Max squeezed my arm a bit tighter. “What about your sister?”
“After last year, her husband thinks I’m crazy. Lyndsey doesn’t care much to argue with him.”
“Your father?”
“Not happening.”
“Nolan—”
“Look, I don’t mind being alone on Christmas,” I said. “Honestly, what’s so wrong with it? Not everyone goes mad when they have to sit with their own thoughts.” I rolled the cigarette around once more, then pushed it into my pocket. “It will be fine,” I said. “I’ll have a nice dinner, then watch something and go to sleep.”
“Tootsie?” guessed Max. “If not that then something with De Niro. Pacino. Hopkins.”
“The greats.”
“You’re obsessive, Nolan,” said Max. “But you know I love you?”
“Of course.”
Her apartment was closer, and even if I could tell Max did not want to leave me to walk the rest of the way, she was tired and I wouldn’t have her walk back on her own. I left her at the front door and watched her through the glass. She looked back once when she was crossing the lobby and I waved, then Max hesitated so I began to walk again.

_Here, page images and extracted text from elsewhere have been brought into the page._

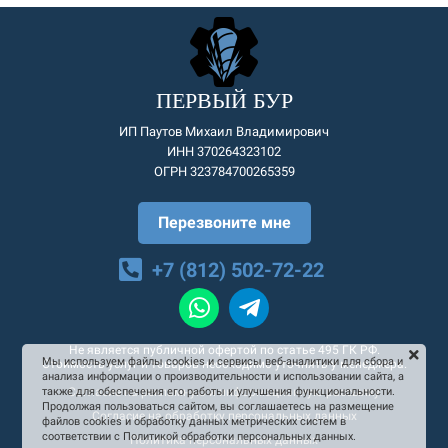
ПЕРВЫЙ БУР
ИП Паутов Михаил Владимирович
ИНН 370264323102
ОГРН 323784700265359
Перезвоните мне
+7 (812) 502-72-22
Не является публичной офертой по статье 495 ГК РФ.
Мы используем файлы cookies и сервисы веб-аналитики для сбора и
Стоимость услуг и товаров необходимо уточнять у менеджера.
анализа информации о производительности и использовании сайта, а
Согласие на рекламную и информационную рассылку
также для обеспечения его работы и улучшения функциональности.
Продолжая пользоваться сайтом, вы соглашаетесь на размещение
Согласие на обработку персональных данных
файлов cookies и обработку данных метрических систем в
соответствии с Политикой обработки персональных данных.
Политика персональных данных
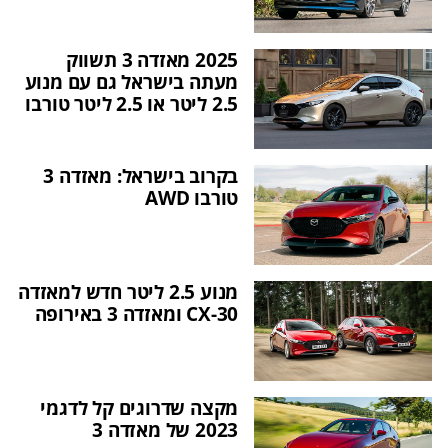
2025 מאזדה 3 תשווק
מעתה בישראל גם עם מנוע
2.5 ליטר או 2.5 ליטר טורבו
בקרוב בישראל: מאזדה 3
טורבו AWD
מנוע 2.5 ליטר חדש למאזדה
CX-30 ומאזדה 3 באירופה
מקצה שדרוגים קל לדגמי
2023 של מאזדה 3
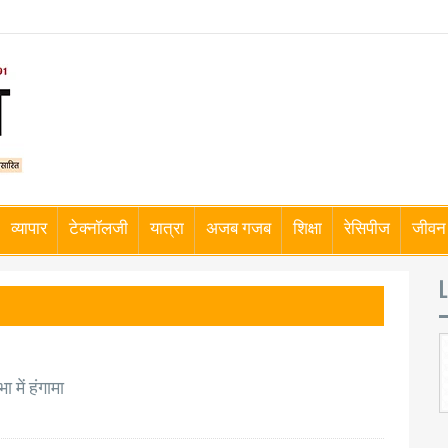
व्यापार
टेक्नॉलजी
यात्रा
अजब गजब
शिक्षा
रेसिपीज
जीवन 
L
 में हंगामा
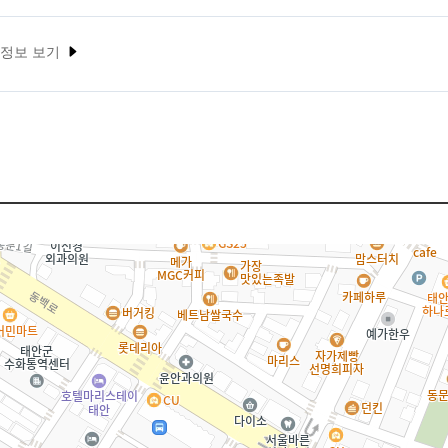
 정보 보기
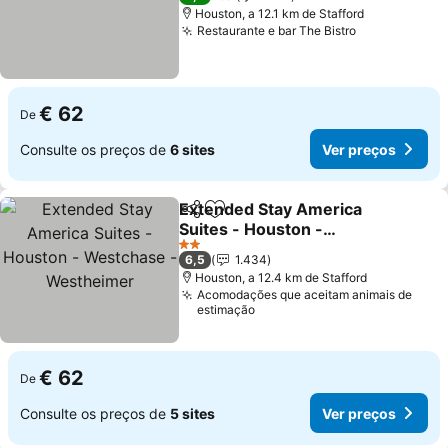
Houston, a 12.1 km de Stafford
Restaurante e bar The Bistro
Ver preços
€ 62
De
Consulte os preços de
6 sites
Ver preços
Extended Stay America
Partilhar
Adicionar aos favoritos
Suites - Houston -
Westchase - Westheimer
Ver preços
2 Estrelas
6,5
1.434
Houston, a 12.4 km de Stafford
Acomodações que aceitam animais de
estimação
€ 62
De
Consulte os preços de
5 sites
Ver preços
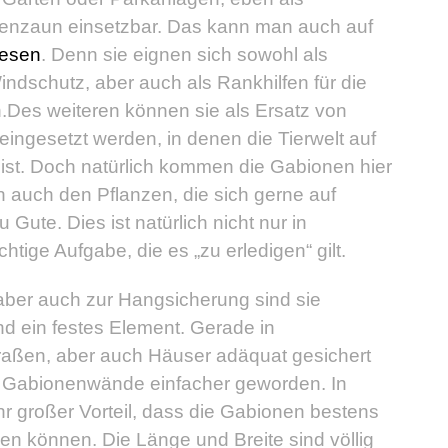
nzaun einsetzbar. Das kann man auch auf
lesen
. Denn sie eignen sich sowohl als
ndschutz, aber auch als Rankhilfen für die
n.Des weiteren können sie als Ersatz von
ingesetzt werden, in denen die Tierwelt auf
ist. Doch natürlich kommen die Gabionen hier
n auch den Pflanzen, die sich gerne auf
Gute. Dies ist natürlich nicht nur in
tige Aufgabe, die es „zu erledigen“ gilt.
aber auch zur Hangsicherung sind sie
nd ein festes Element. Gerade in
aßen, aber auch Häuser adäquat gesichert
der Gabionenwände einfacher geworden. In
hr großer Vorteil, dass die Gabionen bestens
en können. Die Länge und Breite sind völlig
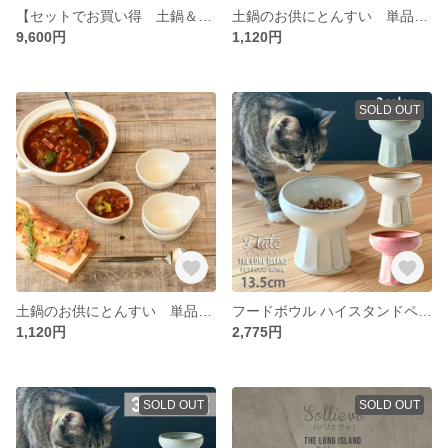
【セットでお買い得 土鍋＆ボウル2個セット】（IH・直火対応） ナチュラルブラック 3～5人用 8号サイズ/r87
土鍋のお供にとんすい 単品（ブラック）/r35bk
9,600円
1,120円
SOLD OUT
土鍋のお供にとんすい 単品（ホワイト）/r35wh
フードボウル ハイスタンドペットボウル ペット 食器 高さがある フードボウル 日本製 美濃焼 フルート fd7
1,120円
2,775円
SOLD OUT
SOLD OUT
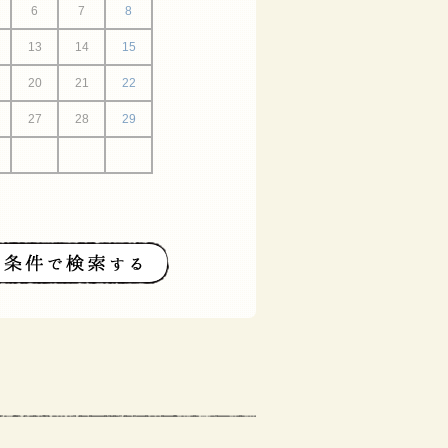
6
7
8
13
14
15
20
21
22
27
28
29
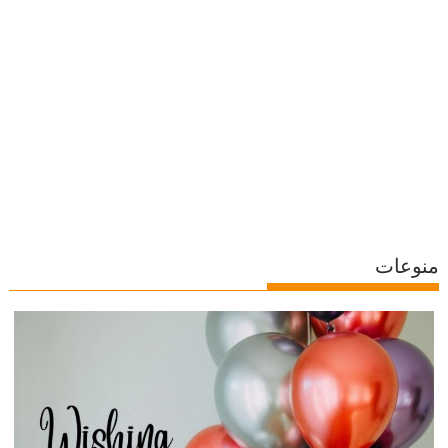
منوعات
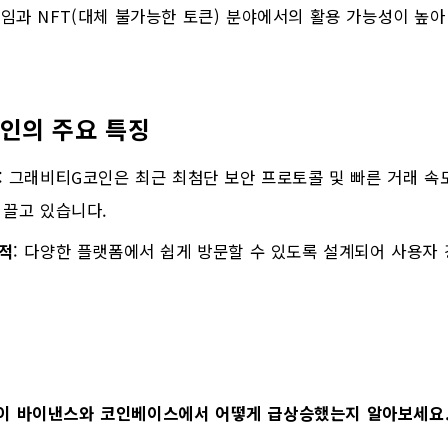
게임과 NFT(대체 불가능한 토큰) 분야에서의 활용 가능성이 높
인의 주요 특징
: 그래비티G코인은 최근 최첨단 보안 프로토콜 및 빠른 거래 속
 끌고 있습니다.
적
: 다양한 플랫폼에서 쉽게 방문할 수 있도록 설계되어 사용자
이 바이낸스와 코인베이스에서 어떻게 급상승했는지 알아보세요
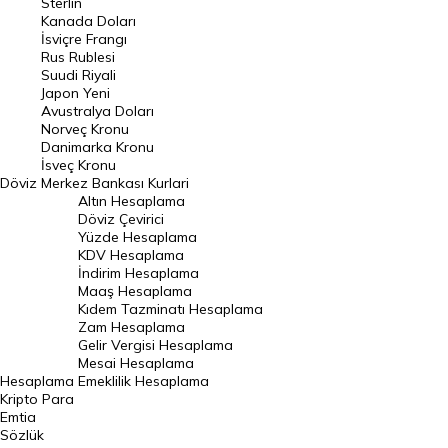
Sterlin
Kanada Doları
Frank Kuru
İsviçre Frangı
Riyal Kuru
Rus Rublesi
Suudi Riyali
Avustralya Doları
Japon Yeni
Avustralya Doları
Danimarka Kronu Kuru
Norveç Kronu
Danimarka Kronu
Kanada Doları Kuru
İsveç Kronu
Döviz
Merkez Bankası Kurlari
Norveç Kronu Kuru
Altın Hesaplama
İsveç Kronu Kuru
Döviz Çevirici
Yüzde Hesaplama
Japon Yeni Kuru
KDV Hesaplama
İndirim Hesaplama
Serbest Piyasa Döviz Kurları
Maaş Hesaplama
Kıdem Tazminatı Hesaplama
Merkez Bankası Döviz Kurları
Zam Hesaplama
Gelir Vergisi Hesaplama
ALTIN
Mesai Hesaplama
Hesaplama
Emeklilik Hesaplama
Altın Fiyatları
Kripto Para
Emtia
Gram Altın Fiyatı
Sözlük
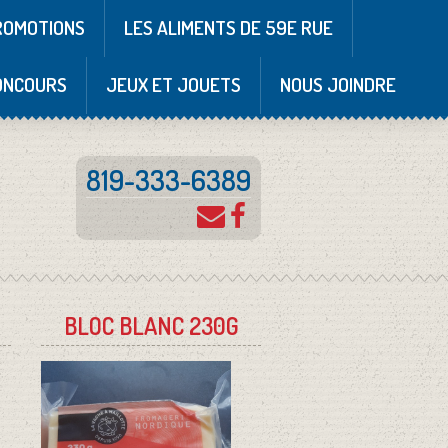
ROMOTIONS
LES ALIMENTS DE 59E RUE
ONCOURS
JEUX ET JOUETS
NOUS JOINDRE
819-333-6389
BLOC BLANC 230G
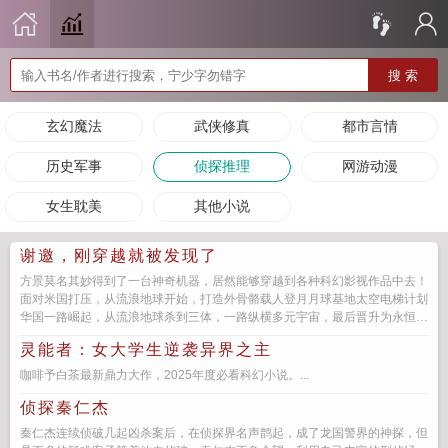
搜 索
玄幻魔法
武侠修真
都市言情
历史军事
侦探推理
网游动漫
女生耽美
其他小说
谢邀，刚穿越就被发现了
方景莫名其妙得到了一台神奇机器，居然能够穿越到各种科幻影视作品中去！
面对米国打压，从流浪地球开始，打造外骨骼载人登月月球基地太空电梯计划
华国一路崛起，从流浪地球杀到三体，一路纵横多元宇宙，最后晋升为永恒的
多元宇宙文明！...
灵能者：女大学生逆袭异界之主
咖啡予白茶最新鼎力大作，2025年度必看科幻小说。...
侦探秦仁杰
秦仁杰连续侦破几起凶杀案后，在侦探界名声鹊起，成了龙国警界的神探，但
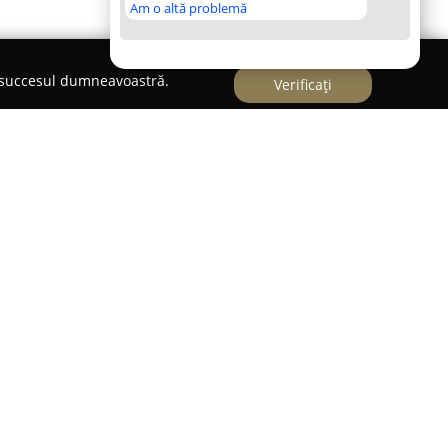
Am o altă problemă
e succesul dumneavoastră.
Verificați
e o firmă din Târgu Mureș, localizată pe
a numărul 125, ce se concentrează pe
și încălțămintei de dimensiuni mari destinate
r. Gama de produse acoperă o varietate largă,
ace, pantaloni, treninguri, tricouri și veste,
pentru care mărimile standard nu sunt potrivite.
ul modei prin atenția asupra mărimilor extinse,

I thought about the job as I made my way home. It was a terrible thing. I knew the writers and the director and I had seen what they had worked on before. They had no real interest in their work, but only the ease of their job and the money that came with it.
But I could use the money. There would not be another play at The Green for a few months now, and when there was it would not pay well. I could look around, but I knew I would find nothing else. I needed the money, but I did not know if I could stand to take it.
The warmth I had felt earlier had left my body, but I did not mind. I took off my coat and slung it over my shoulder. The cold bit at my skin and seeped into my bones, but it felt terrific to breathe in. There was something wonderfully isolating about it. I never understood why people thought it a sin to be alone on the holidays. Isolation is as healing to the soul as self loathing is to the mind.